Samedi 29 septembre 2007

Un nouvel élément, paru ce samedi dans le « Standaard », nous a été confirmé par le ministère des Affaires étrangères. Pierre-Dominique Schmidt, l’ambassadeur de Belgique à Paris, a demandé au ministre De Gucht d’être déchargé de ses fonctions pour raison de santé. Mais il continue à nier avoir commis le faux en écriture dont il est soupçonné.

Le diplomate occupera désormais, au sein de l’administration centrale des Affaires étrangères à Bruxelles, le poste d’adjoint du directeur général de la direction générale de Coordination et Affaires européennes.

Pour rappel, Pierre-Dominique Schmidt est soupçonné d’avoir commis un faux en écriture (en imitant la signature de Jan Grauls, l’administrateur général des Affaires étrangères) destiné à servir de garantie dans le cadre d’une opération de crédit privé (75.000 euros) avec la banque Fortis. Ayant découvert l’existence de ce faux le 17 août dernier, lors d’une entrevue orageuse avec Jan Grauls et le ministre De Gucht, le diplomate a toujours nié avec force avoir commis ce « faux grossier », transmis par fax au siège parisien de Fortis, le 4 juillet dernier.

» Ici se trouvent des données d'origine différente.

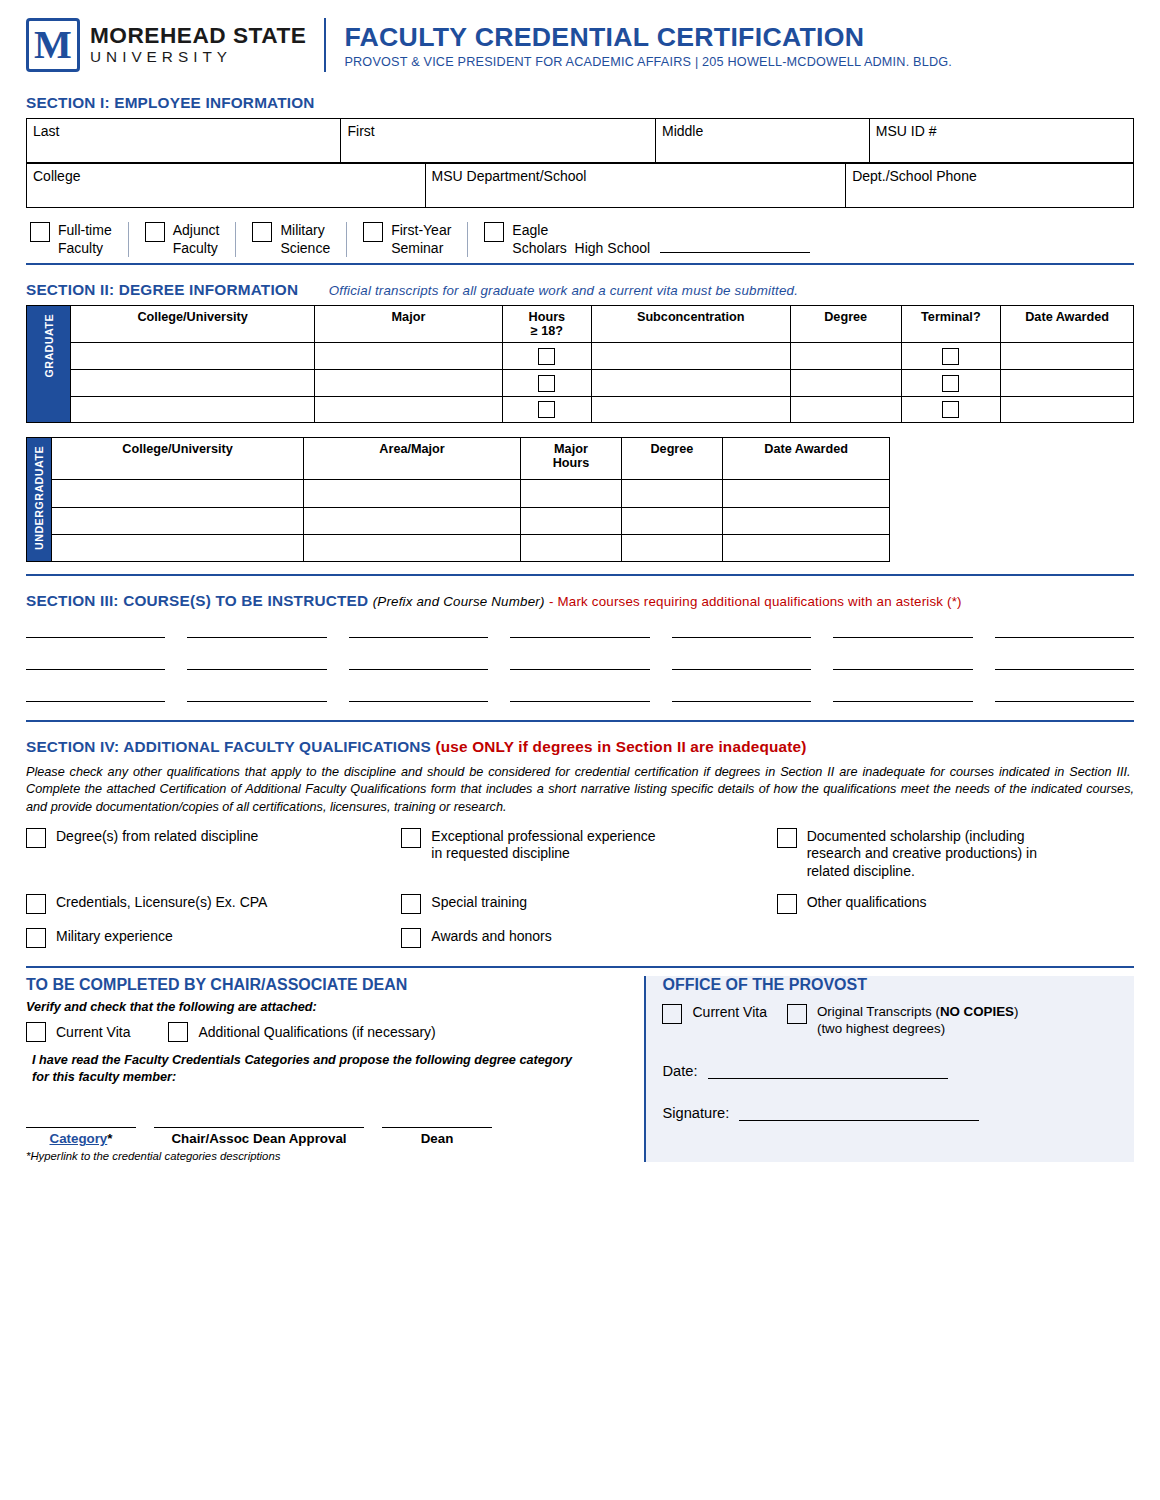M
MOREHEAD STATE
UNIVERSITY
FACULTY CREDENTIAL CERTIFICATION
PROVOST & VICE PRESIDENT FOR ACADEMIC AFFAIRS | 205 HOWELL-MCDOWELL ADMIN. BLDG.
SECTION I: EMPLOYEE INFORMATION
| Last | First | Middle | MSU ID # |
| College | MSU Department/School | Dept./School Phone |
Full-time
Faculty
Adjunct
Faculty
Military
Science
First-Year
Seminar
Eagle
Scholars High School
SECTION II: DEGREE INFORMATION Official transcripts for all graduate work and a current vita must be submitted.
| GRADUATE | College/University | Major | Hours ≥ 18? | Subconcentration | Degree | Terminal? | Date Awarded |
| UNDERGRADUATE | College/University | Area/Major | Major Hours | Degree | Date Awarded |
SECTION III: COURSE(S) TO BE INSTRUCTED (Prefix and Course Number) - Mark courses requiring additional qualifications with an asterisk (*)
SECTION IV: ADDITIONAL FACULTY QUALIFICATIONS (use ONLY if degrees in Section II are inadequate)
Please check any other qualifications that apply to the discipline and should be considered for credential certification if degrees in Section II are inadequate for courses indicated in Section III. Complete the attached Certification of Additional Faculty Qualifications form that includes a short narrative listing specific details of how the qualifications meet the needs of the indicated courses, and provide documentation/copies of all certifications, licensures, training or research.
Degree(s) from related discipline
Exceptional professional experience
in requested discipline
Documented scholarship (including
research and creative productions) in
related discipline.
Credentials, Licensure(s) Ex. CPA
Special training
Other qualifications
Military experience
Awards and honors
TO BE COMPLETED BY CHAIR/ASSOCIATE DEAN
Verify and check that the following are attached:
Current Vita Additional Qualifications (if necessary)
I have read the Faculty Credentials Categories and propose the following degree category
for this faculty member:
Category*
Chair/Assoc Dean Approval
Dean
*Hyperlink to the credential categories descriptions
OFFICE OF THE PROVOST
Current Vita Original Transcripts (NO COPIES)
(two highest degrees)
Date:
Signature:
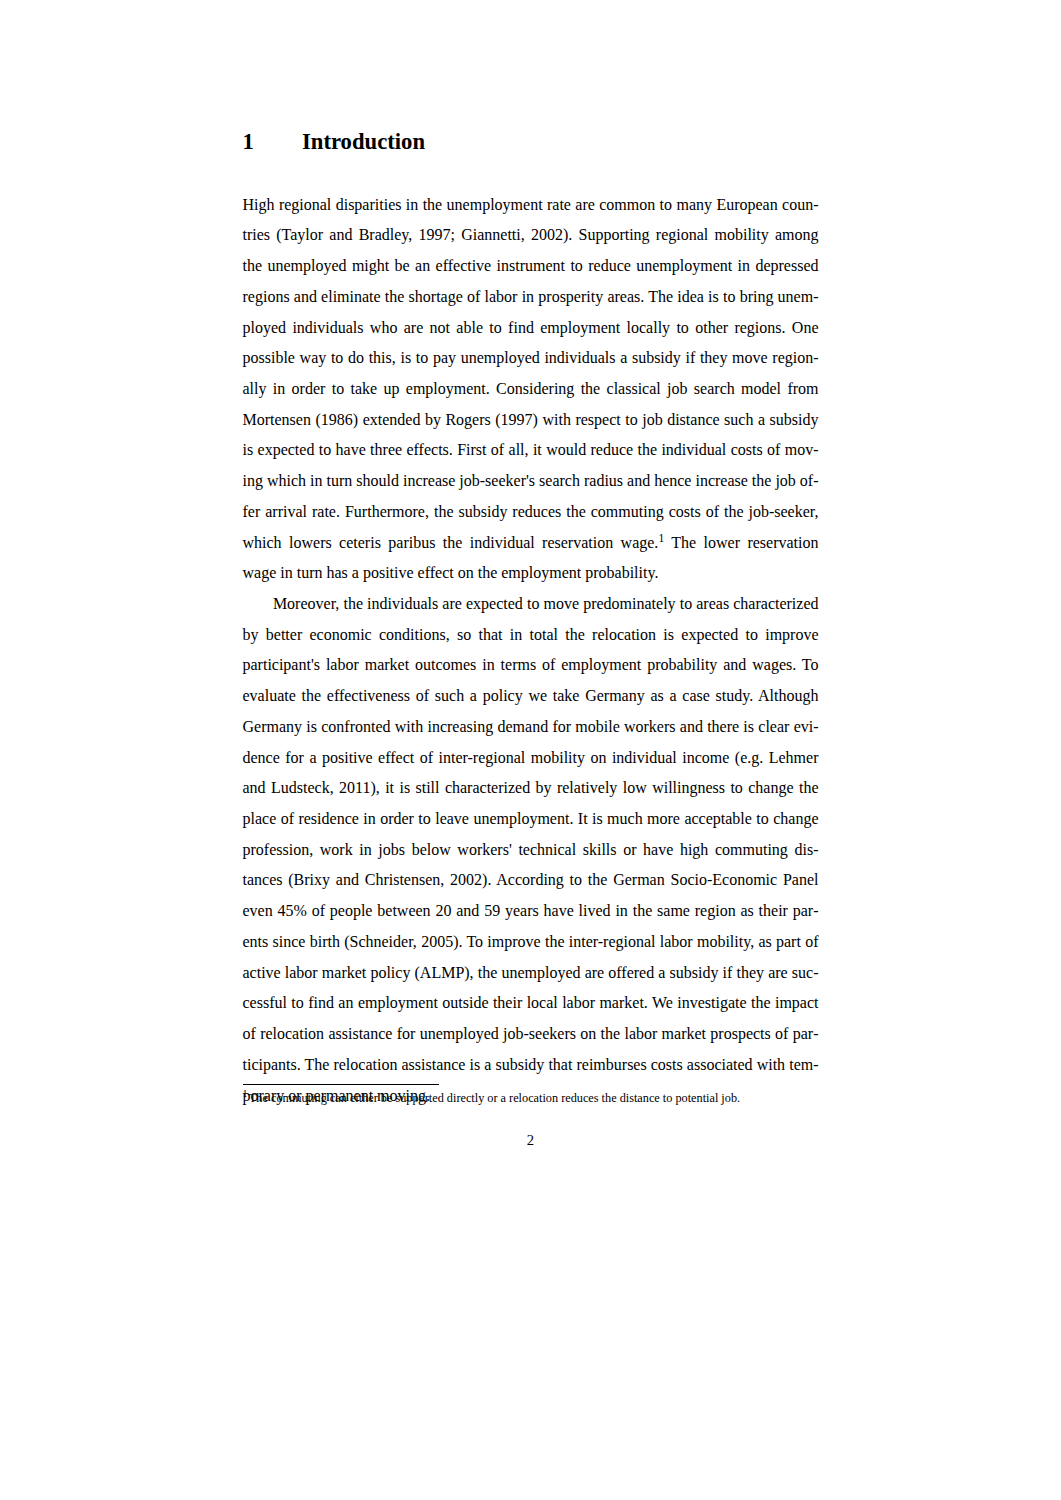1 Introduction
High regional disparities in the unemployment rate are common to many European countries (Taylor and Bradley, 1997; Giannetti, 2002). Supporting regional mobility among the unemployed might be an effective instrument to reduce unemployment in depressed regions and eliminate the shortage of labor in prosperity areas. The idea is to bring unemployed individuals who are not able to find employment locally to other regions. One possible way to do this, is to pay unemployed individuals a subsidy if they move regionally in order to take up employment. Considering the classical job search model from Mortensen (1986) extended by Rogers (1997) with respect to job distance such a subsidy is expected to have three effects. First of all, it would reduce the individual costs of moving which in turn should increase job-seeker's search radius and hence increase the job offer arrival rate. Furthermore, the subsidy reduces the commuting costs of the job-seeker, which lowers ceteris paribus the individual reservation wage.1 The lower reservation wage in turn has a positive effect on the employment probability.
Moreover, the individuals are expected to move predominately to areas characterized by better economic conditions, so that in total the relocation is expected to improve participant's labor market outcomes in terms of employment probability and wages. To evaluate the effectiveness of such a policy we take Germany as a case study. Although Germany is confronted with increasing demand for mobile workers and there is clear evidence for a positive effect of inter-regional mobility on individual income (e.g. Lehmer and Ludsteck, 2011), it is still characterized by relatively low willingness to change the place of residence in order to leave unemployment. It is much more acceptable to change profession, work in jobs below workers' technical skills or have high commuting distances (Brixy and Christensen, 2002). According to the German Socio-Economic Panel even 45% of people between 20 and 59 years have lived in the same region as their parents since birth (Schneider, 2005). To improve the inter-regional labor mobility, as part of active labor market policy (ALMP), the unemployed are offered a subsidy if they are successful to find an employment outside their local labor market. We investigate the impact of relocation assistance for unemployed job-seekers on the labor market prospects of participants. The relocation assistance is a subsidy that reimburses costs associated with temporary or permanent moving.
1The commuting can either be supported directly or a relocation reduces the distance to potential job.
2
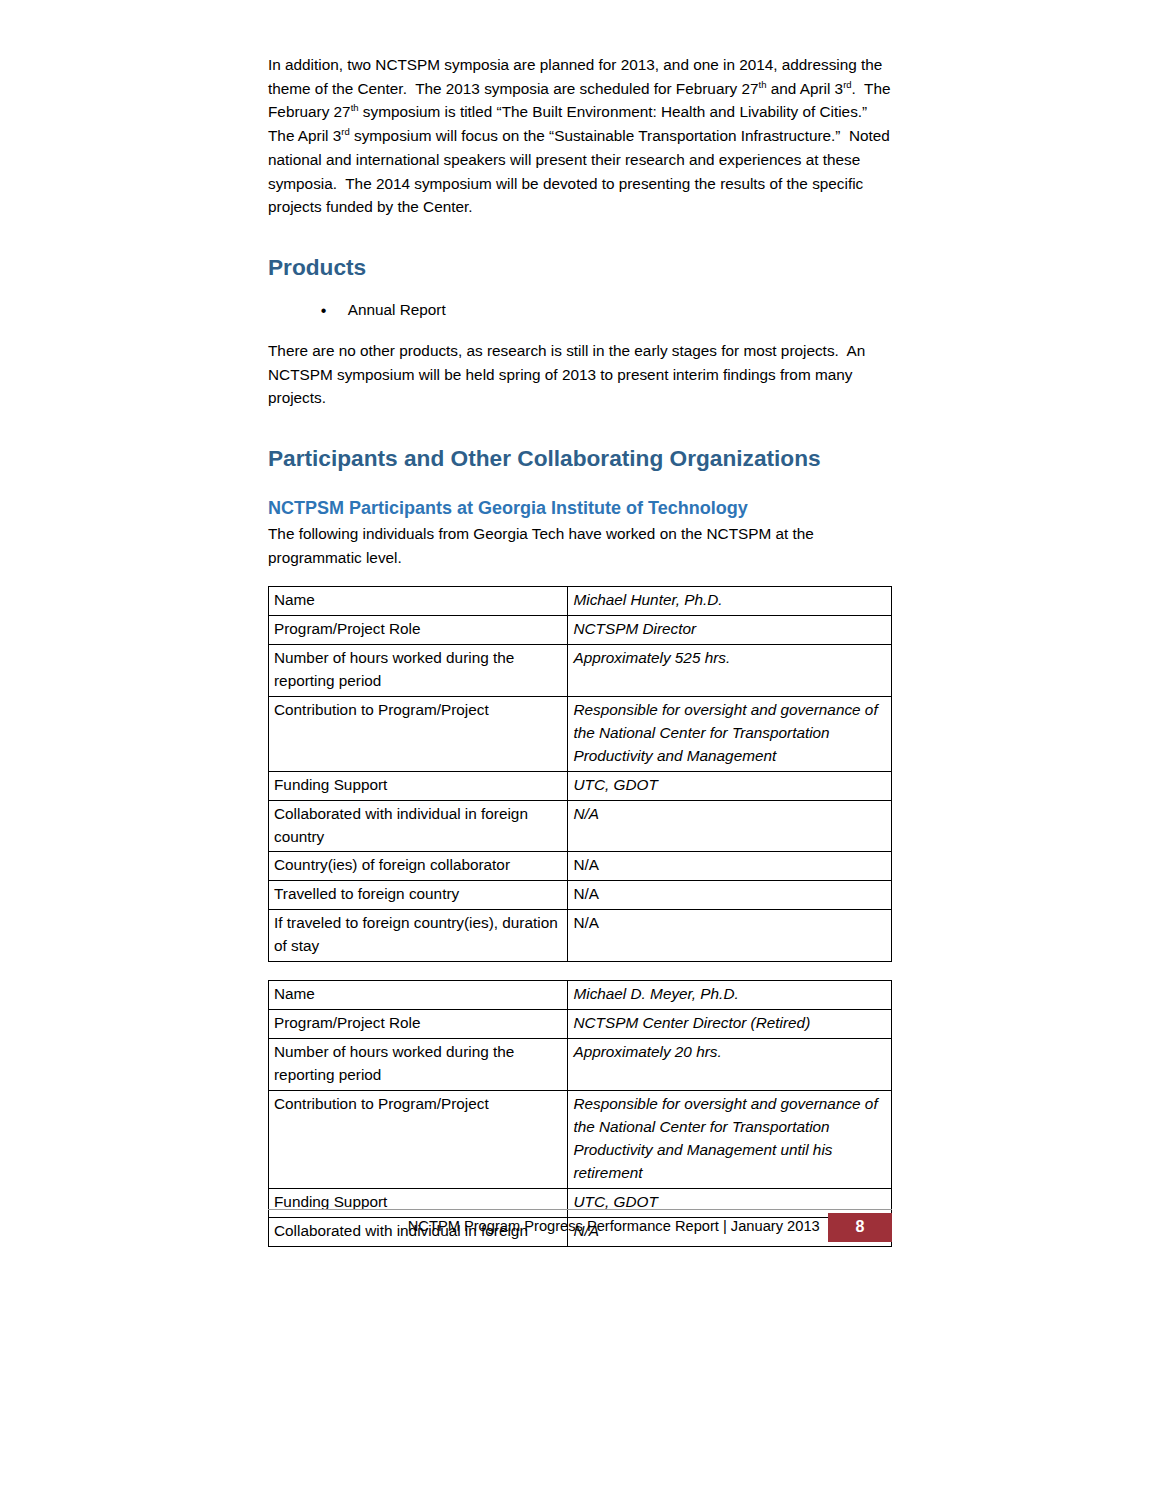In addition, two NCTSPM symposia are planned for 2013, and one in 2014, addressing the theme of the Center. The 2013 symposia are scheduled for February 27th and April 3rd. The February 27th symposium is titled “The Built Environment: Health and Livability of Cities.” The April 3rd symposium will focus on the “Sustainable Transportation Infrastructure.” Noted national and international speakers will present their research and experiences at these symposia. The 2014 symposium will be devoted to presenting the results of the specific projects funded by the Center.
Products
Annual Report
There are no other products, as research is still in the early stages for most projects. An NCTSPM symposium will be held spring of 2013 to present interim findings from many projects.
Participants and Other Collaborating Organizations
NCTPSM Participants at Georgia Institute of Technology
The following individuals from Georgia Tech have worked on the NCTSPM at the programmatic level.
| Name | Michael Hunter, Ph.D. |
| Program/Project Role | NCTSPM Director |
| Number of hours worked during the reporting period | Approximately 525 hrs. |
| Contribution to Program/Project | Responsible for oversight and governance of the National Center for Transportation Productivity and Management |
| Funding Support | UTC, GDOT |
| Collaborated with individual in foreign country | N/A |
| Country(ies) of foreign collaborator | N/A |
| Travelled to foreign country | N/A |
| If traveled to foreign country(ies), duration of stay | N/A |
| Name | Michael D. Meyer, Ph.D. |
| Program/Project Role | NCTSPM Center Director (Retired) |
| Number of hours worked during the reporting period | Approximately 20 hrs. |
| Contribution to Program/Project | Responsible for oversight and governance of the National Center for Transportation Productivity and Management until his retirement |
| Funding Support | UTC, GDOT |
| Collaborated with individual in foreign | N/A |
NCTPM Program Progress Performance Report | January 2013
8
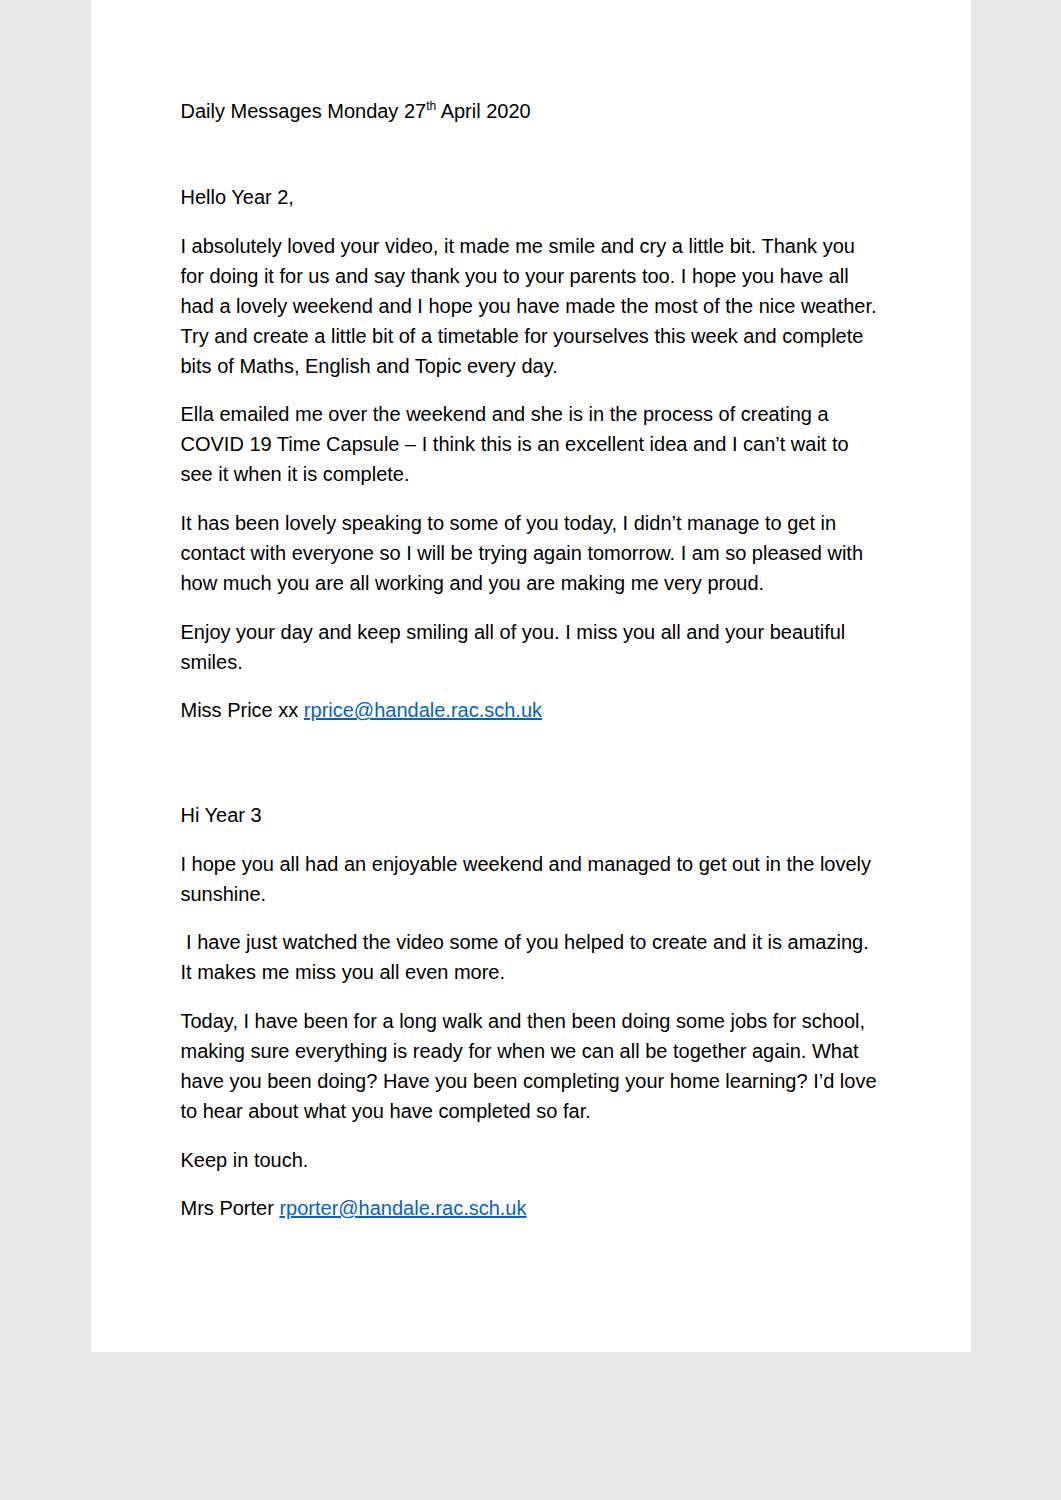Daily Messages Monday 27th April 2020
Hello Year 2,
I absolutely loved your video, it made me smile and cry a little bit. Thank you for doing it for us and say thank you to your parents too. I hope you have all had a lovely weekend and I hope you have made the most of the nice weather. Try and create a little bit of a timetable for yourselves this week and complete bits of Maths, English and Topic every day.
Ella emailed me over the weekend and she is in the process of creating a COVID 19 Time Capsule – I think this is an excellent idea and I can’t wait to see it when it is complete.
It has been lovely speaking to some of you today, I didn’t manage to get in contact with everyone so I will be trying again tomorrow. I am so pleased with how much you are all working and you are making me very proud.
Enjoy your day and keep smiling all of you. I miss you all and your beautiful smiles.
Miss Price xx rprice@handale.rac.sch.uk
Hi Year 3
I hope you all had an enjoyable weekend and managed to get out in the lovely sunshine.
I have just watched the video some of you helped to create and it is amazing. It makes me miss you all even more.
Today, I have been for a long walk and then been doing some jobs for school, making sure everything is ready for when we can all be together again. What have you been doing? Have you been completing your home learning? I’d love to hear about what you have completed so far.
Keep in touch.
Mrs Porter rporter@handale.rac.sch.uk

Après avoir été suspendu de ses fonctions par le ministre De Gucht, le 29 août dernier - une mesure rarissime dans le milieu feutré de la diplomatie -, Pierre-Dominique Schmidt avait aussitôt porté plainte contre X devant le tribunal de Nanterre dans le but de trouver l’auteur du faux qui l’accable. Parallèlement, il avait introduit un recours devant le Conseil d’Etat qui avait statué en extrême urgence et conclu, le 12 septembre, à la suspension de la… suspension de l’ambassadeur. En clair, l’intéressé avait été pleinement restauré dans ses fonctions, le temps pour lui de mieux organiser sa défense devant ses supérieurs, lesquels, selon la juridiction administrative, avaient pris une décision un peu précipitée.

Lundi dernier, le diplomate a donc pu être reçu par le ministre De Gucht aux côtés de son avocat, Me Jean Bourtembourg, spécialiste du droit administratif. Il a de nouveau clamé son innocence. Et dans la foulée, il a fait savoir au ministre son souhait de ne pas rempiler à Paris, un poste qu’il aurait normalement dû quitter en janvier prochain. Du coup, le ministre De Gucht a pris un arrêté royal annulant l’arrêté suspendant le diplomate et le rappelant d’autorité à Bruxelles. Il restera à la justice belge, saisie par les Affaires étrangères, et française, saisie par Schmidt, à faire toute la clarté sur le fond du dossier et l’origine exacte du faux litigieux.

Souffrant d’un mal qui nécessite des traitements réguliers, Pierre-Dominique Schmidt est actuellement en congé de maladie jusqu’à la fin de cette année.